_Предоставленный отрывок_
* * * * * * * * *
Я вдруг увидел среди остальных мальчика-афганца с интеллигентски-тонким и в то же время мужественным лицом, увидел, как его мать, еще не верящая, что он вернулся-таки из кошмара войны, украдкой вытирает счастливую слезу, и у самого у меня вдруг тоже перехватило горло...
К о м у в ы т р е з в ы е н у ж н ы?!
Кроме разве что самых близких.
“Может быть, разрешишь мне на лекциях... для убедительности, понимаешь... – подбирал слова Соколов, – говорить, что наши курсы прошли два московских писателя? Юрий Прокопьич, убежден, согласится... как – ты?” Тогда-то я и обнял его: да если это хоть чуть поможет родине отрезветь! Не знаю, что бы и отдал. А уж это-то!
Года через два или три мне позвонил старый друг Саша Никитин, известный журналист: “Пишу большую статью о том, как спивается наша матушка-Россия. О ленинградском клубе “Оптималист”. Вообще о трезвенном движении. Соколов сказал, что на тебя можно сослаться – это правда? Все-таки центральная газета, тираж у нас – вон!” Когда-то мы понимали друг дружку с полуслова, и я сказал: “Жила бы страна родная, Саня!”
* * * * * * * * *
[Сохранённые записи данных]

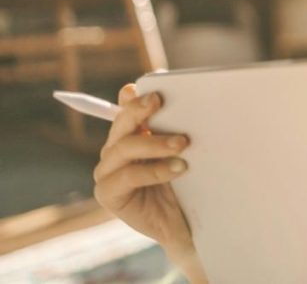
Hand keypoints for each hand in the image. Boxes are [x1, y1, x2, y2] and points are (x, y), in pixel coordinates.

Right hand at [93, 84, 205, 280]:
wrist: (186, 224)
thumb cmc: (188, 184)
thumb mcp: (185, 152)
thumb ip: (179, 128)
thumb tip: (194, 100)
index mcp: (133, 134)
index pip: (128, 109)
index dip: (133, 97)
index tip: (150, 87)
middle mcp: (116, 150)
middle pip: (122, 123)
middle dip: (139, 110)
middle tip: (159, 101)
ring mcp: (108, 171)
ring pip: (123, 147)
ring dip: (154, 142)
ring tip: (183, 143)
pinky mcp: (108, 193)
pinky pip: (126, 176)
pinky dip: (154, 170)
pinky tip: (177, 168)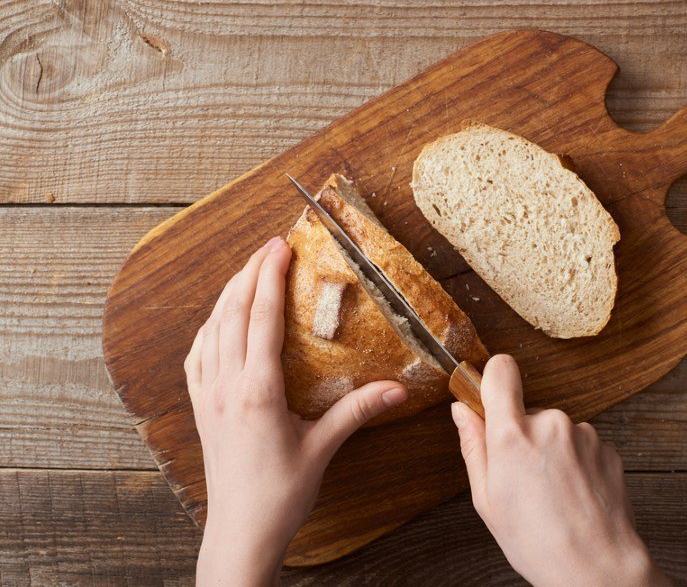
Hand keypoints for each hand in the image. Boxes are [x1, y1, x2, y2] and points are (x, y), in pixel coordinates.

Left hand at [185, 236, 407, 585]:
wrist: (240, 531)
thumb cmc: (280, 493)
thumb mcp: (323, 448)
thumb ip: (357, 412)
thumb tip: (397, 388)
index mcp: (257, 391)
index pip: (262, 318)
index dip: (270, 278)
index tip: (281, 248)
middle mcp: (227, 385)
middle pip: (233, 313)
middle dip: (249, 273)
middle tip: (269, 246)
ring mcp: (208, 395)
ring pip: (212, 329)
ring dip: (228, 294)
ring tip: (247, 270)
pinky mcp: (202, 407)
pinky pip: (198, 354)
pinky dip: (209, 327)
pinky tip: (218, 320)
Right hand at [451, 355, 668, 586]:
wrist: (596, 567)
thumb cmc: (536, 541)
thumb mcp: (486, 499)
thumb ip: (473, 446)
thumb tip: (461, 411)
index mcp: (513, 434)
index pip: (501, 370)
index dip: (492, 378)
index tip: (489, 397)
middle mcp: (551, 423)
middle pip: (527, 410)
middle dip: (522, 435)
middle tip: (524, 480)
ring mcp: (583, 433)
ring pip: (555, 430)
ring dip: (551, 451)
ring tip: (552, 494)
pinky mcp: (607, 446)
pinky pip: (580, 444)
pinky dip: (575, 463)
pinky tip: (573, 495)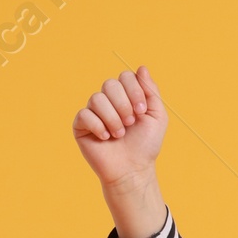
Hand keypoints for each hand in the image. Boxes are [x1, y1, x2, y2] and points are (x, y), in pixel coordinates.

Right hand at [72, 65, 167, 187]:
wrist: (133, 170)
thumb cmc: (145, 145)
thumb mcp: (156, 116)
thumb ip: (151, 91)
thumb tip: (141, 68)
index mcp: (126, 96)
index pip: (125, 76)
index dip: (134, 91)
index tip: (141, 111)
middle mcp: (108, 101)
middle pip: (110, 84)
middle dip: (124, 105)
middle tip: (131, 123)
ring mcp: (93, 112)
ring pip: (97, 99)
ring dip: (113, 119)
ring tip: (119, 134)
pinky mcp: (81, 125)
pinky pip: (85, 114)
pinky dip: (98, 126)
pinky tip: (106, 138)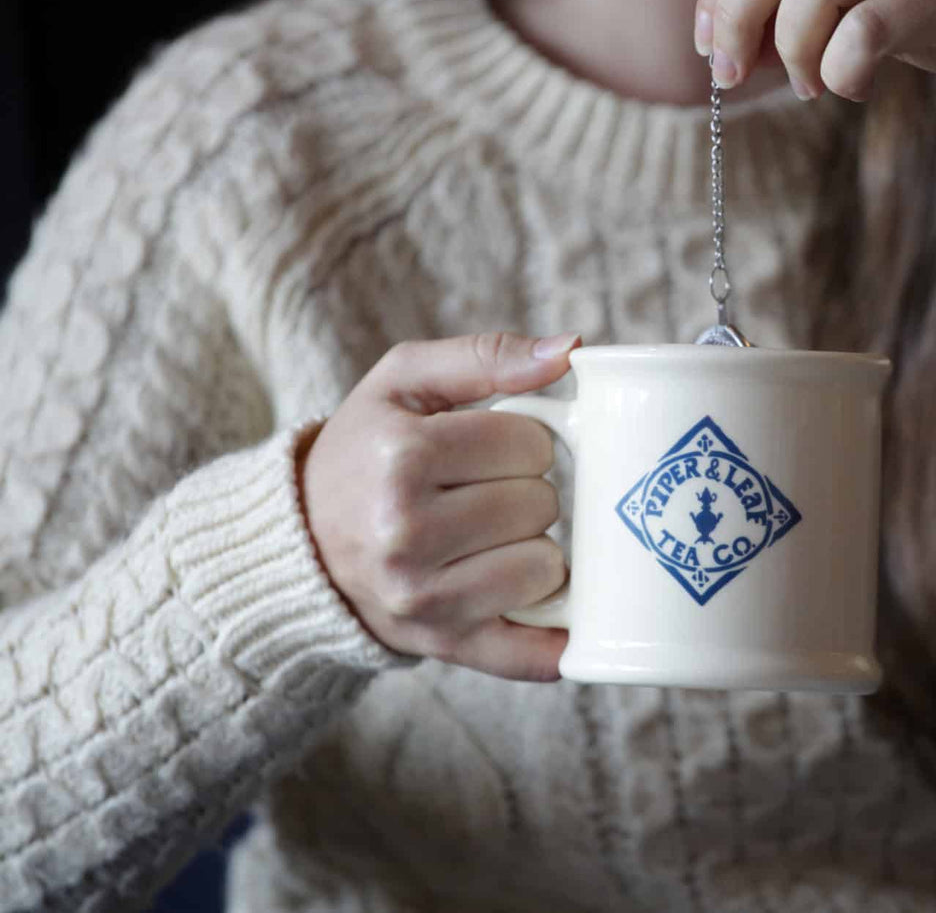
* * * * * * * * *
_Задания_
#1 Ответьте на вопросы по отрывку о трезвенном движении:
(a) Кто украдкой вытирает счастливую слезу, глядя на мальчика-афганца?
(b) Как зовут журналиста, который позвонил через два или три года?
(c) Как называется ленинградский клуб, о котором он пишет статью?
#2 Продолжите отрывок о трезвенном движении, начав сразу после его последней фразы.
Записи никак не связаны с отрывком.

_Ответы к заданиям_
#1
(a) Мать мальчика.
(b) Саша Никитин.
(c) «Оптималист».

#2
К этому времени, правда, мы с Никитиным уже по-разному думали, как родной стране жить, как вообще – в ы ж и т ь. Но на этом нынче кто только не сойдется: такого тотального пьянства на Руси еще не было! Не только открытого, но всемерно поощряемого. Как бы освященного ярким и самоотверженным личным примером не кого-нибудь – самого г а р а н т а конституции, чьи незабвенные слова о том, что суверенитета надо брать кто сколько проглотит, больше всего именно к пойлу и отнеслись: который год все глотаем – от мала до велика. Что касается жестко поддержанных якобы “правовым” государством психологических установок на всеобщий разгул – что ж: если, выбирая гнусь из всех телеканалов, можно запросто открыть один полновесный мочеполовой – во главе, само собой, с кем-либо из членов телевизионной академии, ибо нормальный человек тут не справится, погибнет от рвоты, – точно так же есть возможность чуть ли не через верх, всклень наполнить другой канал нескончаемым потоком цивилизованного, из самых высокоразвитых стран, изысканного пития вперемешку с нашим родным “бухаловом”. Может, к этому когда-нибудь и придем? Когда телевизионных академиков станет у нас побольше.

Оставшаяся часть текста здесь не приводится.